Grey Beards on Systems - 49: Greybeards talk open convergence with Brian Biles, CEO and Co-founder of Datrium
Episode Date: August 15, 2017Sponsored By: In this episode we talk with Brian Biles, CEO and Co-founder of Datrium. We last talked with Brian and Datrium in May of 2016 and at that time we called it deconstructed storage. These d...ays, Datrium offers a converged infrastructure (C/I) solution, which they call “open convergence”. Datrium C/I Datrium’s C/I solution stores persistent data … Continue reading "49: Greybeards talk open convergence with Brian Biles, CEO and Co-founder of Datrium"
Transcript
Discussion (0)
Hey everybody, Ray Lucchese here with Howard Marks here.
Welcome to a sponsored episode of Greybeards on Storage monthly podcast, a show where we
get Greybeards Storage assistant bloggers to talk with storage and system vendors to
discuss upcoming products, technologies, and trends affecting the data
center today. This Greybeards on Storage podcast is brought to you by Datrium and was recorded on
July 19th, 2017. We have with us here today Brian Biles, CEO and co-founder of Datrium. So Brian,
why don't you tell us a little bit about yourself and what's new with Datrium?
Hey guys, I'm Brian Biles.
You may have known me as a founder of Data Domain some years ago and have been a founder at Datrium and CEO.
And we've been selling our product for about a little over a year.
We discussed in the last Greybeards podcast the kind of product that we're building.
It's a converged infrastructure with a couple of twists.
And if you want, I can go over that quickly.
And we're here today to talk about some new announcements having to do with Linux support and balanced scaling.
Yeah, I think a short recap of the basic architecture would come in handy.
Okay, great.
Unlike, so we're a converged infrastructure.
We run storage operations on hosts, kind of in the spirit of software-defined storage.
What we do differently is all of the persistent data is stored off-host in a separate kind of enclosure.
So hosts scale speed with software that runs on them and local flash drives for high locality for
reads uses host local CPU for things like calculating erasure codes and dedup and compression
and snapshots and cloning and so on.
But all the data is written off-host for persistence to a separate place,
so the hosts don't actually talk to each other,
making scaling very easy and linear and predictable because you don't get neighbor noise interrupts across hosts.

- **Provided information**
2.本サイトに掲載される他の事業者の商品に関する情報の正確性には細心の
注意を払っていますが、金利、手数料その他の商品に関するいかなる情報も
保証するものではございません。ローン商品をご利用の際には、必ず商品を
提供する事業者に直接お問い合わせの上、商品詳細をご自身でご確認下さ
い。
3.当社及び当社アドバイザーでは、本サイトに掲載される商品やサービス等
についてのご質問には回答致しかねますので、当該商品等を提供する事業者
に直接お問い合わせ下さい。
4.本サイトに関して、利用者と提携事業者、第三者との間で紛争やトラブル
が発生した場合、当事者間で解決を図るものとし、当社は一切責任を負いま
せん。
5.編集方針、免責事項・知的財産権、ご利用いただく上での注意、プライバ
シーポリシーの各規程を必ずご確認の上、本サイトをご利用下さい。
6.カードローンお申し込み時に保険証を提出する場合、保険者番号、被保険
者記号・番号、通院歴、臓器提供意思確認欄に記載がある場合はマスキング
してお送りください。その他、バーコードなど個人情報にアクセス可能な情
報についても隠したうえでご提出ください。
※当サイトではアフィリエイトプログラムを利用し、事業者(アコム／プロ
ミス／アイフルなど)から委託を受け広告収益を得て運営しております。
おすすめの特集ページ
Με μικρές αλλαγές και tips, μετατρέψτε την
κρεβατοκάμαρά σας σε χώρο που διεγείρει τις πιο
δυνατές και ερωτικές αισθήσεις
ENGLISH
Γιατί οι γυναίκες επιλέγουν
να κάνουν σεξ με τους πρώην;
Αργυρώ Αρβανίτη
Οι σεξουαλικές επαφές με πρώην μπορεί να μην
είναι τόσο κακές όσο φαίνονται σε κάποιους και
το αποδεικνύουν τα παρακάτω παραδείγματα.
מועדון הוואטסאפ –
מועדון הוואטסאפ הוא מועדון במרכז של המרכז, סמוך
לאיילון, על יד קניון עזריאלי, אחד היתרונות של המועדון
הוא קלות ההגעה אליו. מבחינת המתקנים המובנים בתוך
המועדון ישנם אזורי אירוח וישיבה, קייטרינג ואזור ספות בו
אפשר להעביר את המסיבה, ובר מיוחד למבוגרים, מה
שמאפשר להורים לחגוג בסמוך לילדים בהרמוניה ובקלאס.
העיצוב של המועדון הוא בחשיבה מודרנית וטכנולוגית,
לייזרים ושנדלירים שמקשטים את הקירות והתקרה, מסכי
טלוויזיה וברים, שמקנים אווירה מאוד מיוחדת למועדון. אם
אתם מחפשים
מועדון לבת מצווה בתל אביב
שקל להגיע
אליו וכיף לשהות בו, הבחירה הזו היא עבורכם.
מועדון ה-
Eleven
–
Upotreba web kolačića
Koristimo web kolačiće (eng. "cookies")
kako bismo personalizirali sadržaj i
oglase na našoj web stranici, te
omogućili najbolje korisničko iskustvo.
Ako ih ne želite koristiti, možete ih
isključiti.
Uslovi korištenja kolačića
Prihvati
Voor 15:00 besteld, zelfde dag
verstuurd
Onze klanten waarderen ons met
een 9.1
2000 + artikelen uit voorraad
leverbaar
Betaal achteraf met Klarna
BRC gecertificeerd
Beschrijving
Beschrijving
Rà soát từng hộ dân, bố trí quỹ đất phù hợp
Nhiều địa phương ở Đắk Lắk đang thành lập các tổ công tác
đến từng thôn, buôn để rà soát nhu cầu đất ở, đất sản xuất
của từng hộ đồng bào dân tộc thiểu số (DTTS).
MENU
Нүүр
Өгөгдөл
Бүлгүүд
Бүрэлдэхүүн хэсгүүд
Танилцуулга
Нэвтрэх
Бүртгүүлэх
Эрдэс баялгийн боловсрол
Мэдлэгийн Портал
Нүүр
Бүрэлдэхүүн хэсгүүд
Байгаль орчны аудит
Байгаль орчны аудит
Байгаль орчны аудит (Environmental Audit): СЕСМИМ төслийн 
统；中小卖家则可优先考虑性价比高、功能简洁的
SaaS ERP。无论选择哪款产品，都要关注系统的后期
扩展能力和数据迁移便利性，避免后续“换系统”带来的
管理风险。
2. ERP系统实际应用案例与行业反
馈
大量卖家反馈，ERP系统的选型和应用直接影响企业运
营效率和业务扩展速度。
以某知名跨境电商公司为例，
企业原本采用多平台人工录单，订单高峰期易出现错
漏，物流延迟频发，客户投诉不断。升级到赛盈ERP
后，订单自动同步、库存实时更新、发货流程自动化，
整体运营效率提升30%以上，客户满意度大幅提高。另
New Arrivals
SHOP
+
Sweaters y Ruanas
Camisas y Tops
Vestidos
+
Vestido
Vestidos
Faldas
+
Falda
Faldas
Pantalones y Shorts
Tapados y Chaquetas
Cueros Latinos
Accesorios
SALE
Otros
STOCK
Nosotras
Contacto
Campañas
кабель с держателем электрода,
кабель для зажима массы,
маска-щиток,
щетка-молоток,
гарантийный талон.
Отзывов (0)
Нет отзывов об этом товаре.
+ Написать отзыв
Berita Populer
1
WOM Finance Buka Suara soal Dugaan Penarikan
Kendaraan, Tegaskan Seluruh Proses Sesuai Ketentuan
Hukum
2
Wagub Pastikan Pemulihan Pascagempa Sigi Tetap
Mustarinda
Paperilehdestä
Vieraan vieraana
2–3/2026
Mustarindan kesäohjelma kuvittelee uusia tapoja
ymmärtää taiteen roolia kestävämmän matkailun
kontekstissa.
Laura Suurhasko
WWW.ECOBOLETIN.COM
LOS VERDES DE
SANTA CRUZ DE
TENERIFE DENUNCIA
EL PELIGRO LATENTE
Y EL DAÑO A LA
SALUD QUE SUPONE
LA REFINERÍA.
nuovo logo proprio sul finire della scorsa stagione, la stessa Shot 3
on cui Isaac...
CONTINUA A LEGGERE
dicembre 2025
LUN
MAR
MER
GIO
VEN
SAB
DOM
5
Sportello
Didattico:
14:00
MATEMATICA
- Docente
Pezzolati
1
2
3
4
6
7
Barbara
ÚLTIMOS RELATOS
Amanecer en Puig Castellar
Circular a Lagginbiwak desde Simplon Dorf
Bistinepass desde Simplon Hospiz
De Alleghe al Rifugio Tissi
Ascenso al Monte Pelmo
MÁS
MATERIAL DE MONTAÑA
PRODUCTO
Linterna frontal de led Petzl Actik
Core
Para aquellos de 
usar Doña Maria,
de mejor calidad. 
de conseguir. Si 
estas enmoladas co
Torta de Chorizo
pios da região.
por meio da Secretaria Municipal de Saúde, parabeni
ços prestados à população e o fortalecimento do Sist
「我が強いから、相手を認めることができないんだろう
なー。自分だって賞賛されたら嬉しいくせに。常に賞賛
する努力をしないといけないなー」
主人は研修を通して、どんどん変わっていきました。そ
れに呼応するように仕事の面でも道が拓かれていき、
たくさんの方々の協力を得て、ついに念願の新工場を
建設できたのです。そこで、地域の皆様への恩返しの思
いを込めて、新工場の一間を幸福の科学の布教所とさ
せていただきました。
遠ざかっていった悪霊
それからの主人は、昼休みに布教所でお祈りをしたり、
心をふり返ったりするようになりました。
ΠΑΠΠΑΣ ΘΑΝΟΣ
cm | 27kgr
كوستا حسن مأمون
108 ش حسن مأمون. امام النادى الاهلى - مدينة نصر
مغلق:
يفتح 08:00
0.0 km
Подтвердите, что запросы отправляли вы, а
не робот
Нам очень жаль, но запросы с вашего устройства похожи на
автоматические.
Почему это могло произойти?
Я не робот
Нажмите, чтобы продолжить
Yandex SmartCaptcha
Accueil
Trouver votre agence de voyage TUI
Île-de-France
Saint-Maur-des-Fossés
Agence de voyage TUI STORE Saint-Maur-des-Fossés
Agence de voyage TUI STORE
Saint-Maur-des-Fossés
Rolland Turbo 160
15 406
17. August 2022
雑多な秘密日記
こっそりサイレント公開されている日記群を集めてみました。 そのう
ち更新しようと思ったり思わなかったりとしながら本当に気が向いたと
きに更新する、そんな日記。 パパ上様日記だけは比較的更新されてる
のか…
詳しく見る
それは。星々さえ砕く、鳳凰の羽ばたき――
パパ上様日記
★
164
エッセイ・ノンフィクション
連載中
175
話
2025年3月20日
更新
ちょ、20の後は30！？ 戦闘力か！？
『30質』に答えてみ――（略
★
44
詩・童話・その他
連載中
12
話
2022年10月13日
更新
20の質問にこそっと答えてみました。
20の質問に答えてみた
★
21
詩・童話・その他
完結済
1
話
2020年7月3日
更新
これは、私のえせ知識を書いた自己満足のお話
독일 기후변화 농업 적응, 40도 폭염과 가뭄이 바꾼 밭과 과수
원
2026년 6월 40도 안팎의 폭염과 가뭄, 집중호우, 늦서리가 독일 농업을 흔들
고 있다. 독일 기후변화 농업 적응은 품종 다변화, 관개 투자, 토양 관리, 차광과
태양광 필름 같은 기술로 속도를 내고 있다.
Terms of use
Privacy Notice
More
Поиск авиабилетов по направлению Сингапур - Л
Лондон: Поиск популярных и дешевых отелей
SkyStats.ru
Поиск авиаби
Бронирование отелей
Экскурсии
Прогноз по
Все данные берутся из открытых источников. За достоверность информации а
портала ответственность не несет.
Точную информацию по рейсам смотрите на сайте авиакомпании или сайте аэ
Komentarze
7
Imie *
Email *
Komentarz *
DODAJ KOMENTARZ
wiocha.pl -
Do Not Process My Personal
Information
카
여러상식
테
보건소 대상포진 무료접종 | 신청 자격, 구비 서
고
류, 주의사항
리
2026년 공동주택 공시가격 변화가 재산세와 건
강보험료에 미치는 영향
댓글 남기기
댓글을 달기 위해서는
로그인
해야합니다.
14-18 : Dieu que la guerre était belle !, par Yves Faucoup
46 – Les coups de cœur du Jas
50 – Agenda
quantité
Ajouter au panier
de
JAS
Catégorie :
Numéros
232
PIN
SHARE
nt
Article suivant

- **What to do**
[1] Using the Datrium podcast transcript, decide whether each statement agrees with it: (a) Brian Biles was a founder of Data Domain; (b) in Datrium's design, hosts communicate directly with each other; (c) Datrium has been selling its product for a little over a year. Answer yes or no for each, quoting the words of the transcript that settle it.
[2] Go on with the Datrium podcast transcript from the point where it stops.
The records were taken from a different source.

- **Outputs by task**
[1]
(a) Yes: "You may have known me as a founder of Data Domain some years ago"
(b) No: "so the hosts don't actually talk to each other"
(c) Yes: "we've been selling our product for about a little over a year"

[2]
The hosts can fail in any combination or be brought down for maintenance
because that doesn't affect
persistent data access unlike a hyper-converged model. But the place you keep all the persistent
data while it looks kind of like an array is somewhat less intelligent than that because
the hosts are doing all the thinking, right? That's exactly right. So it's first kind of
low cost because it doesn't have much CPU to
do anything. But second of all, it's just a very scalable model for the CPU required for things
like IO. And as you add hosts, you don't run into the problem that arrays have of controllers
bottlenecking on just the compute involved in storage access. So that also plays out in replication and that sort of stuff as well, right?
That's right.
So last quarter, we announced a whole series of features for VM-specific snapshotting and
cloning and replication.
All of that uses also the software on hosts to do the work.
In replication, it means that all of the hosts are doing the data movement for replication between sites.
So if you have some number of hosts go down, replication keeps going, which is different from, again, a hyperconverged model.
That's great.
That's great.
So what's new with Datrium?
Great question.
We have two major things that we're announcing.
First, on the host side, we've always been VMware-centric and VM-centric.
We just announced two pretty significant deltas from that.
We're now multi-hypervisor. So we've done partnering with Red Hat and Docker in support of simultaneously being able
to support not only VMware VMs, but also Linux KVM VMs, as well as Docker containers, all with
the same data services that we've had for VMware in the past. So snapshotting is on a per VM basis
or now per containercontainer.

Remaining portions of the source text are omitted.